------ Testo della pagina

Non credo che sia una clausola possibile.
Ma uno o due anni senza avere una a dormire "come compagna" quando c'è la bambina non è una richiesta assurda.
Stante che potresti valutare tu di aspettare di più o trovare Ally prima di te un compagno con cui convivere.
Se funzionasse con la tua ex è un conto, ma con una nuova prima di arrivare a una convivenza stabile un po' di tempo ci vorrebbe.
Altra cosa sarebbe ospitare un'amica sul divano


----------



## lunaiena (11 Dicembre 2014)

Se può interessarti ti posto questo articolo:


"Quando marito e moglie si separano, spesso – ed è naturale – ricostituiscono legami affettivi con altri partner e spesso tali unioni sono motivi di forti tensioni e a volte di difficili fratture da sanare. Ed infatti, il marito o la moglie si oppongono a che i loro figli, semmai già reduci da una recente separazione dei loro genitori, siano coinvolti nella nuova relazione del padre o della madre e non vogliono che i minori frequentino la “fidanzata” o il “fidanzato” di turno, anche se figure stabili e attente alla crescita dei bambini.
Di frequente, infatti, nei verbali di separazione consensuale, i clienti chiedono di inserire una clausola che in qualche modo tuteli il figlio da una frequentazione più o meno affrettata con altre figure che intervengono nella vita degli “ex”.
Recentemente, su questo tema, si è pronunciato il Tribunale di Milano, con ordinanza del 23 marzo 2013, ed ha deciso che, in assenza di pregiudizio, per il minore e con le opportune cautele, il genitore ha diritto di coinvolgere il proprio figlio nella sua nuova e stabile relazione sentimentale.
Il Presidente del Tribunale inizialmente aveva disposto l’affidamento condiviso con diritto di visita padre-figlio senza la possibilità del pernottamento e con previsione che gli incontri avvenissero in assenza di estranei, parenti o la nuova compagna del padre.
Su quest’ultima esclusione è sorto contrasto tra i genitori in quanto il padre ha chiesto, a modifica dell’ordinanza presidenziale, di coinvolgere nell’incontro previsto con il figlio la nuova convivente che abitava con lui e con la quale aveva costituito una famiglia di fatto.
Il Giudice della separazione, constatata – a seguito delle relazioni dei Servizi Sociali – l’inesistenza di rilievi critici nel rapporto della convivente con il figlio minore, dispone che il bambino possa anche pernottare presso la casa paterna ed instaurare – così – un rapporto con la nuova compagna del padre.
La decisione del Tribunale milanese introduce importanti principi, sia in relazione alla famiglia di fatto, sia in relazione alle modalità di frequentazione dei figli minori con terze persone.
Nella motivazione della decisione è stato espresso il seguente importante principio, peraltro già affermato dalla Corte di Cassazione:
“la famiglia di fatto è tra le formazioni sociali che l’art 2 della Costituzione considera la sede di svolgimento della personalità individuale, il convivente gode della casa familiare, di proprietà del compagno o della compagna, per soddisfare un interesse proprio oltre che della coppia, sulla base di un titolo a contenuto e matrice personale la cui rilevanza sul piano della giuridicità è custodita dalla Costituzione, sì da assumere i connotati della detenzione qualificata”.

------------

Consegne:
a) Riporta fedelmente un passo del testo sui genitori separati: parti dalle parole "Se funzionasse con" e fermati dopo "crescita dei bambini.".
b) Secondo il testo sui genitori separati, con quale provvedimento e in quale data si è pronunciato il Tribunale di Milano?
c) Prosegui il testo sui genitori separati a partire dall'ultima frase riportata.

------ Righe fornite

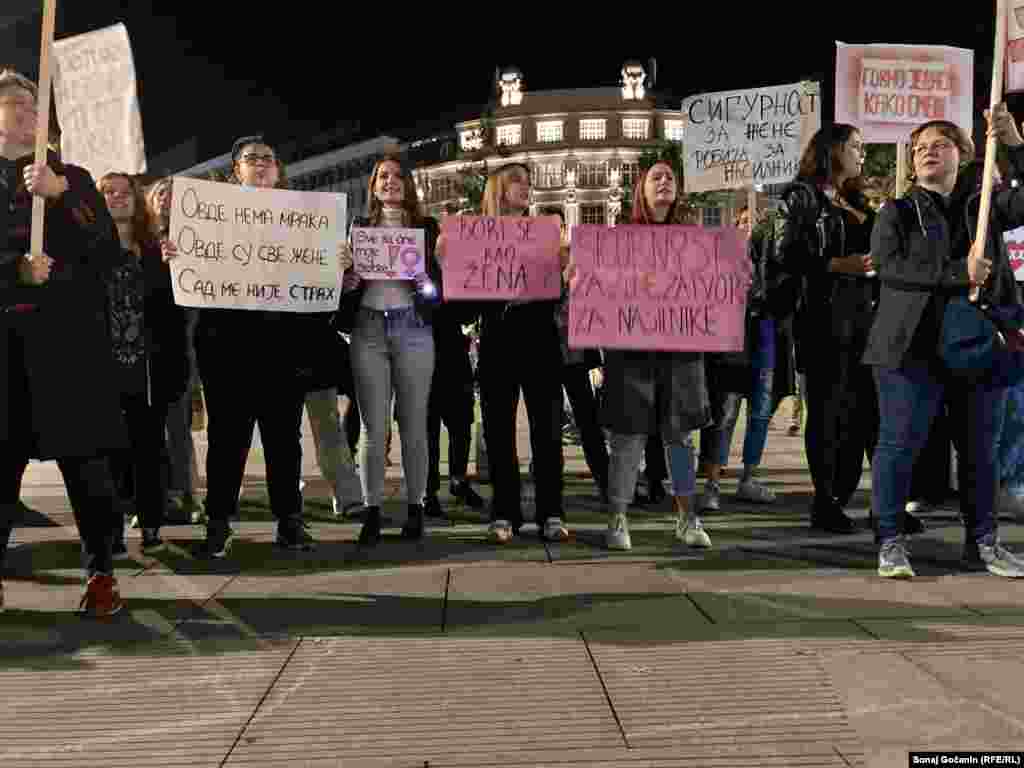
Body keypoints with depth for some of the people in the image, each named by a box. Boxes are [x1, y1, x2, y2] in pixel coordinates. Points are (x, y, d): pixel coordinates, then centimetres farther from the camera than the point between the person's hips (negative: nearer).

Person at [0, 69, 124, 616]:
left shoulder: (73, 178, 16)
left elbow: (108, 251, 1)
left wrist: (60, 194, -10)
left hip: (69, 336, -1)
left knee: (83, 457, -3)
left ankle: (100, 572, 4)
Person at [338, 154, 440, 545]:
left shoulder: (427, 227, 10)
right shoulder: (358, 226, 13)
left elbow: (443, 281, 4)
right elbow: (344, 274, 11)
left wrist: (427, 285, -16)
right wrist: (346, 282, -11)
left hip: (413, 329, 0)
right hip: (368, 330, 1)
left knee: (413, 424, 3)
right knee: (373, 427, 0)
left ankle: (415, 507, 10)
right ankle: (372, 511, 4)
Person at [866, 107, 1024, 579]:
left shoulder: (985, 204, 12)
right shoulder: (897, 213, 5)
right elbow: (889, 264, -12)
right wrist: (959, 274, -19)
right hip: (914, 346, -3)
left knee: (981, 449, 10)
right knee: (900, 444, -1)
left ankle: (982, 541, 23)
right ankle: (890, 540, 9)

------------

Soluzioni numerate:
a)
Se funzionasse con la tua ex è un conto, ma con una nuova prima di arrivare a una convivenza stabile un po' di tempo ci vorrebbe.
Altra cosa sarebbe ospitare un'amica sul divano


----------



## lunaiena (11 Dicembre 2014)

Se può interessarti ti posto questo articolo:


"Quando marito e moglie si separano, spesso – ed è naturale – ricostituiscono legami affettivi con altri partner e spesso tali unioni sono motivi di forti tensioni e a volte di difficili fratture da sanare. Ed infatti, il marito o la moglie si oppongono a che i loro figli, semmai già reduci da una recente separazione dei loro genitori, siano coinvolti nella nuova relazione del padre o della madre e non vogliono che i minori frequentino la “fidanzata” o il “fidanzato” di turno, anche se figure stabili e attente alla crescita dei bambini.

b) Con un'ordinanza del 23 marzo 2013.

c)
Da ciò, Il Giudice della separazione fa discendere l’ulteriore seguente principio:
“In assenza di un pregiudizio per il minore e adottando le opportune cautele, il genitore ha diritto a coinvolgere il proprio figlio nella sua nuova relazione sentimentale, trattandosi di una formazione sociale a rilevanza costituzionale;”
sotto altro profilo – continua il Tribunale milanese – il divieto di frequentazione del nuovo convivente può tradursi in una lesione del diritto di visita e del pernottamento del minore presso la casa del genitore non collocatario, proprio perché il nuovo partner non è un mero ospite e non può essere allontanato tout court dalla casa. L’effetto sarebbe quello di porre il padre di fronte ad una scelta dolorosa: da una parte la nuova compagna e da una parte il figlio.
Nella fattispecie, si conclude che il graduale inserimento dei nuovi compagni, nella vita dei figli di genitori separati, corrisponde al loro benessere, laddove madre e padre abbiano cura e premura di far comprendere alla prole che le nuove figure non si sostituiscono a quelle genitoriali.
Non è questione da poco, sono in gioco non i litigi tra i genitori, ma la sensibilità e i disagi dei bambini che, messi di fronte a nuove realtà che minano le loro certezze, potrebbero avere dei danni, se non guidati con maturità e competenza dai loro genitori.
In mancanza di un sistema che possa monitorare la funzionalità genitoriale, non resta, allo stato, che appellarci alla sensibilità dei genitori, raccomandando loro di introdurre con la massima attenzione e nel rispetto delle esigenze dei figli (e non delle proprie) i nuovi conviventi.


----------



## Tebe (11 Dicembre 2014)

CVD mi viene solo da dire.


----------



## OcchiVerdi (11 Dicembre 2014)

Nausicaa ha detto:


> Ho già sentito questo argomento su nuovi eventuali compagni.
> Viene dalla paura viscerale di essere sostituito/a come padre/madre. E viene dalle persone coinvolte.
> Non so se può essere l'avvocato che insiste, ma mi pare strano. L'avvocato avrà recepito il bisogno di Ally, non si tratta di clausole comuni in una separazione, se ne parla solo se sono gli interessati a chiedere esplicitamente.
> 
> ...



Sono convinto anche io che abbia paura della competizione con una eventuale "nuova mamma". Difatti non ha problemi con Penny, in quanto già mamma, ma li aveva con la ex in quanto desiderosa di famiglia.

"mi sembra una cazzata Ally, nessuna mai sarà la mamma di nostra figlia, solo tu" è più o meno la frase che le continuo a dire..... 



Palladiano ha detto:


> ricordo una cassazione sul punto. aspetta che cerco.



Grazieee 



Brunetta ha detto:


> Capirai.
> Non credo che sia una clausola possibile.
> Ma uno o due anni senza avere una a dormire "come compagna" quando c'è la bambina non è una richiesta assurda.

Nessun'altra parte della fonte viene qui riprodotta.